Ficamos nos encarando, até o ponto de ficarmos envergonhados por isso. Retirei da geladeira o abacate, pimentão vermelhos, tomate, vinagre e cebola. Tyler pegou em uma gaveta uma faca afiada para começar a descascar os alimentos. Eu apenas estava a observa-lo.

-- O que queria saber sobre... minha vida? – perguntou Tyler.

-- O que é você? O que fez na minha vida? – falei em disparada, percebendo minha ansiedade, me sentei em uma cadeira.

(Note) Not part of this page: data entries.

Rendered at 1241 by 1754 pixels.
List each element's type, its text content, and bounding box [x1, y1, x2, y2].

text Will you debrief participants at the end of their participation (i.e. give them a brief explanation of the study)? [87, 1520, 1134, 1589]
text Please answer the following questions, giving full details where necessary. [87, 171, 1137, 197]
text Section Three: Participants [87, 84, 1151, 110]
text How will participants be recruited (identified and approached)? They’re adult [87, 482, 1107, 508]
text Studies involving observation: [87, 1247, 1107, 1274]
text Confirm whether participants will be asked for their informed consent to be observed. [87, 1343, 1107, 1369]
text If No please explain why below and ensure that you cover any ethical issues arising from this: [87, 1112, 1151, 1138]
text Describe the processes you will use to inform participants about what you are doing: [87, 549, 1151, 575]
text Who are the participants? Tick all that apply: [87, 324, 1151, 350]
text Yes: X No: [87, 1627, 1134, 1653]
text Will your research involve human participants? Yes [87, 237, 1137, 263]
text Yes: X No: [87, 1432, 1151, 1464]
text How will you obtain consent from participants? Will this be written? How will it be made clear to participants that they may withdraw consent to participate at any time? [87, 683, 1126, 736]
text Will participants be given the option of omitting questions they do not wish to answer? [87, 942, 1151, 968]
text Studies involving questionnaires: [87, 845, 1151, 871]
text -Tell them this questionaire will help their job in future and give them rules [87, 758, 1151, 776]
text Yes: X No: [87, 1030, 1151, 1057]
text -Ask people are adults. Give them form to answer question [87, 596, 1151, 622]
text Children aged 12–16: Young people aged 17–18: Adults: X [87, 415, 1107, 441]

-- Duas perguntas de uma só vez? – falou surpreso. Ele ergueu a faca para cima, a analisando. Por conta da aba de seu boné, a faca refletia um rosto sombrio e escurecido pela sobra. A faca refletia meu rosto, um pouco claro de mais, meu colo tampado pela renda azul do vestido que eu usava meus cachos bagunçados e cheios, senti um calafrio na espinha ao perceber que se ele jogasse a faca, ela acertaria minha cabeça e me mataria rapidamente. Espantei esse pensamento.

-- Vai me responder – falei mais ansiosa ainda.

-- Você tem razão, não sou um humano comum. Você também não é – falou por fim. – Mas o que eu e você somos, é bem diferente. – admitiu. – Pode, vir aqui me ajudar com os tomates?

-- Por que você muda o assunto tão rapidamente? – questionei sincera indo até seu lado na bancada, retirei uma faca diferente de dentro da gaveta. Ele me entregou os tomates soltando a faca que ele usava e apenas me olhando agora.

-- Eu mudo quando não quero falar sobre o assunto. -- apoiou-se na bancada – Amélia, seja franca, acredita em anjos e demônios? Nefilim?

-- Acredito que existem. Mas não acredito em céu e inferno. – admiti forçando a faca contra a tábua de madeira que apoiava o tomate para corta-lo em cubos.

-- Acredita em mim? – ele questionou com interesse aparente, eu parei o que estava fazendo e o olhei.

-- Acredito. – falei sem pensar e a casa segundo me aproximando de seu rosto.

Me dei conta de estar mais alta, estava por cima de seu rosto sentada em cima da bancada em um lugar vazio. Ele estava entre minhas pernas, boca contra boca, por impulso passei minhas mãos por trás de seu pescoço, seu boné estava roçando na minha testa, então, rapidamente o retirei de sua cabeça colocando-o ao meu lado, ao retirar, fiz seus cabelos voarem livres por sua cabeça. Ele passava sua mão por minha coxa a apertando, percebi que não tinha mais o controle então, o empurrei.

 Sem fôlego, nos olhamos. Sem falar nada, apenas pegou rapidamente seu boné com uma das mãos e colocando-o rapidamente em sua cabeça enquanto passava pela porta rapidamente. Eu tentava recuperar o compasso da minha respiração. Não consegui impedi-lo de passar pela porta.